Monday, August 07, 2017

CAFC in Personal Audio: a third-party winning challenger at PTAB is not constitutionally excluded from appearing in court to defend the PTAB decision in its favor



Of the standing issue in Personal Audio (Appeal from the United States
Patent and Trademark Office, Patent Trial and Appeal Board in
No. IPR2014-00070):



We asked the parties to brief the question of whether
EFF has standing to participate in this appeal, in view of
the court’s holding in Consumer Watchdog v. Wisconsin
Alumni Research Foundation, 753 F.3d 1258 (Fed. Cir.
2014), that a PTAB petitioner that does not meet the
Article III case-or-controversy requirement does not have
standing to invoke judicial power, and thus does not have
standing to appeal to this court from a PTAB decision on
inter partes reexamination. The court in Consumer
Watchdog stated that “although Article III standing is not
necessarily a requirement to appear before an administrative
agency, once a party seeks review in a federal
court, ‘the constitutional requirement that it have standing
kicks in.’” Id. at 1261 (quoting Sierra Club v.
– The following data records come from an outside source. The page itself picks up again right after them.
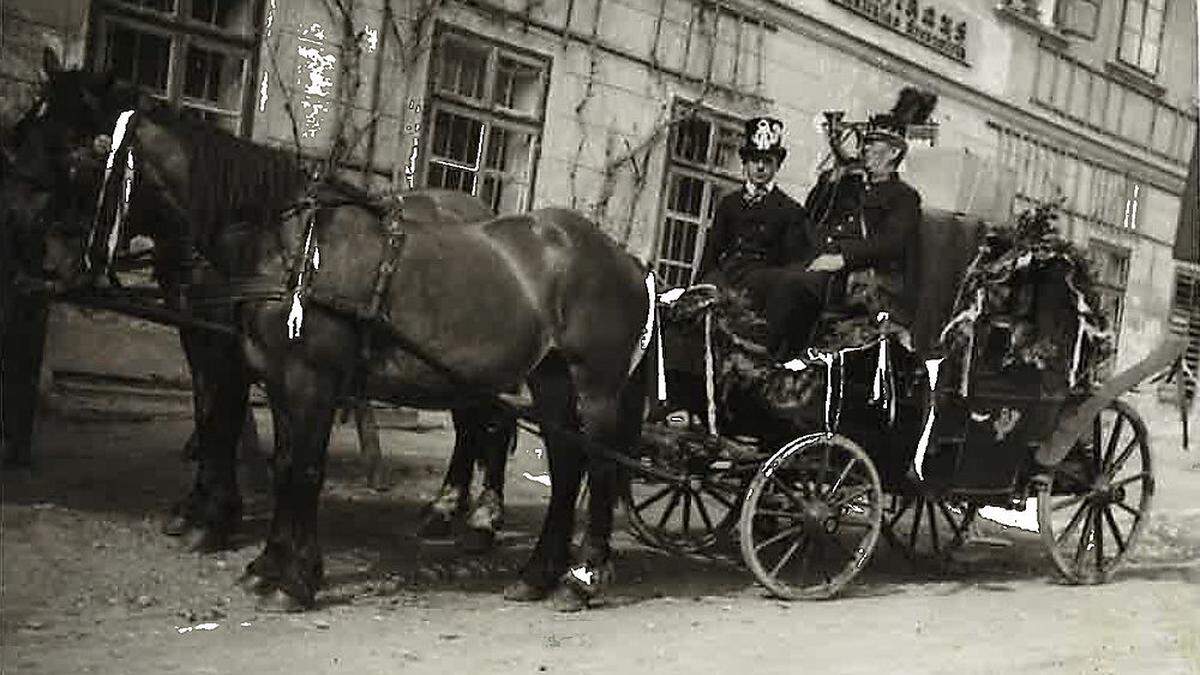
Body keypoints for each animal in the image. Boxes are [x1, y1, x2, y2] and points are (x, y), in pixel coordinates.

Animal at [32, 65, 652, 607]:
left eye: (77, 154)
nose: (47, 263)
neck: (288, 244)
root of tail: (625, 258)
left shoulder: (308, 377)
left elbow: (301, 466)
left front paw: (292, 578)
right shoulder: (268, 372)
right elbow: (280, 460)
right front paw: (265, 563)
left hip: (595, 385)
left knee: (597, 467)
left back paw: (580, 575)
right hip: (547, 378)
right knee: (564, 464)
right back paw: (536, 571)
E.P.A.,
292 F.3d 895, 899 (D.C. Cir. 2002)). Thus the court held
that Consumer Watchdog, a non-profit organization
described as representing the public interest, did not have
standing to appeal to the Federal Circuit from the PTAB
decision that sustained the validity of the patent Consumer
Watchdog had challenged.

35 U.S.C. § 141(c) provides the right of appeal to the
Federal Circuit for “[a] party to an inter partes review or
a post-grant review who is dissatisfied with the final
written decision of the Patent Trial and Appeal Board.”
Consumer Watchdog raises no question as to whether
EFF has standing to appear in this court to defend the
judgment of the PTAB, for EFF is not the appellant. The
Court explained in ASARCO Inc. v. Kadish, 490 U.S. 605
(1989), in an appeal from the Arizona Supreme Court to
the United States Supreme Court, that standing to appeal
is measured for the party “seek[ing] entry to the federal
courts for the first time in the lawsuit”:

(...)
The following year, in U.S. Department of
Labor v. Triplett, 494 U.S. 715, 732 (1990), Justice Marshall
explained in concurrence that: “Because respondent
has not invoked the authority of any federal court, then,
federal standing principles are simply inapplicable to
him.”
Here, the party invoking judicial review is Personal
Audio; it is apparent that Personal Audio, on cancellation
of its patent claims by the PTAB, has experienced an
alteration of “tangible legal rights . . . that is sufficiently
‘distinct and palpable’ to confer standing under Article
III.” Virginia v. Hicks, 539 U.S. 113, 121 (2003) (internal
citations omitted). With Article III satisfied as to the
appellant, EFF is not constitutionally excluded from
appearing in court to defend the PTAB decision in its
favor.



After a discussion of the substantive patent issues, the CAFC
affirmed PTAB:


We have considered all of Personal Audio’s arguments,
and affirm the PTAB’s conclusion that the challenged
claims are anticipated by the Patrick/CBC
reference, and alternatively that the claims are invalid as
obvious in view of the Compton/CNN reference.
CONCLUSION
The decision of the PTAB, holding claims 31–35 of the
’504 Patent unpatentable, is affirmed.